Was ist mit den Über-80-Jährigen, werden sie auch heimgeschickt?
Nein. Die Über-80-Jährigen, die einen Impftermin mit dem Astrazeneca-Impfstoff gehabt hätten und trotzdem zu uns kommen, impfen wir dann mit Biontech. Wir haben, wie vom Sozialministerium empfohlen, eine Impfstoff-Notreserve angelegt, die wir in solchen Fällen zum Einsatz bringen. Diese Notreserve gibt es deshalb, da ja auch mal beim Transport etwas passieren könnte oder wir eine Charge nicht nutzen können. Da wir ja auch für den zweiten Impftermin immer genügend Impfstoff bereithalten müssen, ist es wichtig diese Notreserve vorzuhalten, um Engpässe oder gar Terminabsagen zu vermeiden.
Was bedeutet der vorläufige Stopp nun für die Arbeit im Kreisimpfzentrum?
Wir hatten zuletzt alle sechs Impfstraßen in Betrieb, drei für den Biontech-Impfstoff, drei für Astrazeneca. Nun arbeiten wir mit gedrosselter Leistung: Statt 600 Menschen impfen wir nun nur noch 250 pro Tag. Wir sind alle etwas frustriert. Es ist eine unbefriedigende Situation, da wir ja alle gerne mehr impfen würden.
Was halten Sie selbst von der Entscheidung der Bundesregierung, mit der Astrazeneca-Impfung vorerst auszusetzen?
Ich muss sagen: Ich bin Verwaltungsmann und kein Mediziner. Es gibt Für und Wider. Auf der einen Seite halte
ANZEIGEN ich es für richtig, die Menschen in größtmöglichster Sicherheit zu wiegen, wenn sie zum Impfen kommen. Es ist sicherlich richtig, den Impfstoff für die Überprüfung zeitweise vom Markt zu nehmen, bis alle Bedenken ausgeräumt sind. Ich habe Verständnis für die politisch Verantwortlichen, die auf Grund der Empfehlungen der Wissenschaftler des Paul-Ehrlich-Instituts gar nicht anders können, als die Impfung vorerst auszusetzen.

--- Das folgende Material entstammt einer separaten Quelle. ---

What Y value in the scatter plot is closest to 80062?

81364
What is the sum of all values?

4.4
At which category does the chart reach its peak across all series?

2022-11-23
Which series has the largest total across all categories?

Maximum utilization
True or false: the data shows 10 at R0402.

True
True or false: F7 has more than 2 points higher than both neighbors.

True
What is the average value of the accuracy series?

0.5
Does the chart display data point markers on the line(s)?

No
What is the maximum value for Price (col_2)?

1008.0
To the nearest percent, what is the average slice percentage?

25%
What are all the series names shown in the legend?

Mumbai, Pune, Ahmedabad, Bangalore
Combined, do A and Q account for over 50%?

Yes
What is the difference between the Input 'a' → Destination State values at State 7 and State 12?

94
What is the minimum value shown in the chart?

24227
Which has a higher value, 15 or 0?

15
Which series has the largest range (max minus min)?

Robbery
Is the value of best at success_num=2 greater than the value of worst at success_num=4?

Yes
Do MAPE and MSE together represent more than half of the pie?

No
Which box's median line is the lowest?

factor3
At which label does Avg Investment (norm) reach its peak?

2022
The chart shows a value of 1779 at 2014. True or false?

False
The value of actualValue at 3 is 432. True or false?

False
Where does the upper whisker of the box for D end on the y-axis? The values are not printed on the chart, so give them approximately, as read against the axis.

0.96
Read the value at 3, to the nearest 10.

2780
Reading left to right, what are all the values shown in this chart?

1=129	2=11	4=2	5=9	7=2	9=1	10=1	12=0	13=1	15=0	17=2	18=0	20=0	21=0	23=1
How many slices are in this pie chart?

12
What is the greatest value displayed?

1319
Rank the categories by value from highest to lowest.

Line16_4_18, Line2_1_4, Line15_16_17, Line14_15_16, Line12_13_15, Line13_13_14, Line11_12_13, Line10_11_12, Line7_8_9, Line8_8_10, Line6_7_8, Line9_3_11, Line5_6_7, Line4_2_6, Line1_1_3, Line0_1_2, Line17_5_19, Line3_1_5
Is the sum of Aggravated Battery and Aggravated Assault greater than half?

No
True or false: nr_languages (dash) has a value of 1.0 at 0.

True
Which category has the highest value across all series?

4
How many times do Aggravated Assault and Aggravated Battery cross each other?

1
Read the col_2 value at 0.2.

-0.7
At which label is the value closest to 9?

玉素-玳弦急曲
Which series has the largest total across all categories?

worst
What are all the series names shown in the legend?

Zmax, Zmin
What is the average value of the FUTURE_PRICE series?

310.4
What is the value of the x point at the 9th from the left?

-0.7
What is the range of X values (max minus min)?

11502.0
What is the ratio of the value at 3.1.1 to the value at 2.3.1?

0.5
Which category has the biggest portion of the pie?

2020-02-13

Andererseits hat die Entscheidung gravierende Auswirkungen. Nicht nur, dass die Menschen enttäuscht sind, weil ihr Termin abgesagt wurde. Ich bin mir auch sicher, dass es nun immer eine Rest-Skepsis gegen diesen Impfstoff Astrazeneca geben wird.
Gibt es im Moment überhaupt eine Chance, im Kreisimpfzentrum Tuttlingen einen Termin zu bekommen?
Ja, die gibt es, aber natürlich eingeschränkter. Pro Tag impfen wir ja noch 220 Personen mit Biontech – und diese Anzahl an neuen Terminen wird auch täglich freigeschaltet. Allerdings ist es inzwischen nicht mehr so, dass die Freischaltung ausschließlich um Mitternacht geschieht. In den letzten Tagen war es zum Teil erst in den Morgenstunden der Fall.